Use the fourier inversion formula to evaluate $\int_{-\infty}^{\infty} \frac{\sin(x)}{x}$.
I know that $\mathcal{F}(\frac{\sin(x)}{x})=c* \mathbb{1}_{[-1,1]}$.
Now the fourier inversion formula states that:
$\mathcal{F}^{-1}(\mathcal{F}(f))=f$ which implies that:
$f(x)=\frac{1}{2\pi}\int_{-\infty}^{\infty}\hat{f}(\xi)\exp(-ix.\xi)d\xi$.
$\therefore$ I get the following: $f(x)=\frac{1}{2\pi}\int_{-\infty}^{\infty}\mathbb{1}_{[-1,1]} e^{-ix.\xi}d\xi$?

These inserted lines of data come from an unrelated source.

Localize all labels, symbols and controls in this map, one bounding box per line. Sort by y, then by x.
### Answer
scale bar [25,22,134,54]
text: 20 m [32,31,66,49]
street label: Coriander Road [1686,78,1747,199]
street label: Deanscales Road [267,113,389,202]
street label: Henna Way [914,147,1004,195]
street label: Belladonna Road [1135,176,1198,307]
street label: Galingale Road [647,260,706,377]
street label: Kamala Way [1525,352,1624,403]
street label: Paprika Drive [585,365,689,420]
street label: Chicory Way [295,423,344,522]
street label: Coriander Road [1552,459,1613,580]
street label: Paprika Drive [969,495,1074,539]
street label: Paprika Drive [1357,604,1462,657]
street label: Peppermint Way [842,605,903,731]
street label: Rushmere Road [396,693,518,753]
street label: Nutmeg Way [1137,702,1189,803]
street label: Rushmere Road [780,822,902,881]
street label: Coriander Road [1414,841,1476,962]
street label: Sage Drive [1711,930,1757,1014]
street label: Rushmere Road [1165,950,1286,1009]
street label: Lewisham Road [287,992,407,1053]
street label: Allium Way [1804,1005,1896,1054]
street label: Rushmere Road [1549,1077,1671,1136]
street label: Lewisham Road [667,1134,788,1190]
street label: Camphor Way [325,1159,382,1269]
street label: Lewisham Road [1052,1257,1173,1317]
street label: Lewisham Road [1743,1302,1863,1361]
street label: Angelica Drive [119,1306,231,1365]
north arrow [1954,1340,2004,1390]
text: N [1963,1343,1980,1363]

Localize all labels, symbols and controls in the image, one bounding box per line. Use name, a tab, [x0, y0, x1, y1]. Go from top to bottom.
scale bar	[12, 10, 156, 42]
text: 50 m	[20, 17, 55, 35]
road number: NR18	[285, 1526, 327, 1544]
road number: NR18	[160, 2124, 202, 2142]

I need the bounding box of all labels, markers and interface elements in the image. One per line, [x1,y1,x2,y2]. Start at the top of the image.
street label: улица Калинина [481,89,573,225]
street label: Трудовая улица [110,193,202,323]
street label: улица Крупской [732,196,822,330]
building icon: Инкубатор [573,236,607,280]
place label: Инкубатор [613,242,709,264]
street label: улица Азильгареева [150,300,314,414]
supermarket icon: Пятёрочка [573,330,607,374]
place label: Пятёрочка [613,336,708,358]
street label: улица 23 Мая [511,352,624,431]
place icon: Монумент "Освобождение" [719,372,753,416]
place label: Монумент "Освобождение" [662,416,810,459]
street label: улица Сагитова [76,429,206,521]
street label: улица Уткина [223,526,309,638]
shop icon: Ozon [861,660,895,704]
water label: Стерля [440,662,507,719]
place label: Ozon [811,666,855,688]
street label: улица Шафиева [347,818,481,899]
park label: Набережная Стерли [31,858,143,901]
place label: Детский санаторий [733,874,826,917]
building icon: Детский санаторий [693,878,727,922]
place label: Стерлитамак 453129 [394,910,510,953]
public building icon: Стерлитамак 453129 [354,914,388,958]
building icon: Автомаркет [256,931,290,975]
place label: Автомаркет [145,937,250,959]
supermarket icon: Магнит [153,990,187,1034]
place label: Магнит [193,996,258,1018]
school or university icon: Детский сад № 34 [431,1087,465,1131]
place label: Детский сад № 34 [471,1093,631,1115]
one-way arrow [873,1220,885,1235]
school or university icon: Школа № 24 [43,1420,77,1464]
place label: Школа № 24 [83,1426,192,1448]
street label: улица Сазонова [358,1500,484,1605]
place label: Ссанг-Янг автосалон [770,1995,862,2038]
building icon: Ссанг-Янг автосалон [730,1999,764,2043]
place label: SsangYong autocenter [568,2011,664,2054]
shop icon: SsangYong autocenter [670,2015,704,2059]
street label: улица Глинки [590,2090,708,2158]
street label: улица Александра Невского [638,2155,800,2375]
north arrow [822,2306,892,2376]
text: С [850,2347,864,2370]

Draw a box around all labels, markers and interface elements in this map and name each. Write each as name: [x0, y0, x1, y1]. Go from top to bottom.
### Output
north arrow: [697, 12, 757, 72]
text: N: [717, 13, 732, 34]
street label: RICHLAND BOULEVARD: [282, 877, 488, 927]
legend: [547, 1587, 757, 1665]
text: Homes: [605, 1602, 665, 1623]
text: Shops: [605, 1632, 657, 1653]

Have I approached the problem correctly?
Really appreciate the help! Thanks 🙂
Best Answer
There are several normalizations for the Fourier Transform. I find the easiest to remember $$ \mathcal{F}(f)(\xi)=\int_{-\infty}^\infty f(x)\,e^{-2\pi ix\xi}\,\mathrm{d}x\tag1 $$ This normalization gives $$ \mathcal{F}(\mathcal{F}(f))(x)=f(-x)\tag2 $$ Using $(1)$, it is easy to see that $$ \mathcal{F}\!\left[\delta\!\left(x+\tfrac12\right)-\delta\!\left(x-\tfrac12\right)\right]\!(\xi)=e^{\pi i\xi}-e^{-\pi i\xi}\tag3 $$ Integrating $(1)$ by parts yields $$ \mathcal{F}\!\left(f'\right)\!(\xi)=2\pi i\xi\,\mathcal{F}(f)(\xi)\tag4 $$ Therefore, $$\newcommand{\sinc}{\operatorname{sinc}} \begin{align} \mathcal{F}\!\left[-\tfrac12\le x\le\tfrac12\right]\!(\xi) &=\frac{e^{\pi i\xi}-e^{-\pi i\xi}}{2\pi i\xi}\\[3pt] &=\sinc(\pi\xi)\tag5 \end{align} $$ where $[\cdots]$ are Iverson brackets.
Since $\sinc$ is even, Fourier Inversion says $$ \mathcal{F}(\sinc(\pi\xi))(x)=\left[-\tfrac12\le x\le\tfrac12\right]\tag6 $$ The scaling properties of the Fourier transform say $$ \mathcal{F}(\sinc(\xi))(x)=\pi\left[-\tfrac1{2\pi}\le x\le\tfrac1{2\pi}\right]\tag7 $$ Now note that $\int_{-\infty}^\infty f(x)\,\mathrm{d}x=\mathcal{F}(f)(0)$.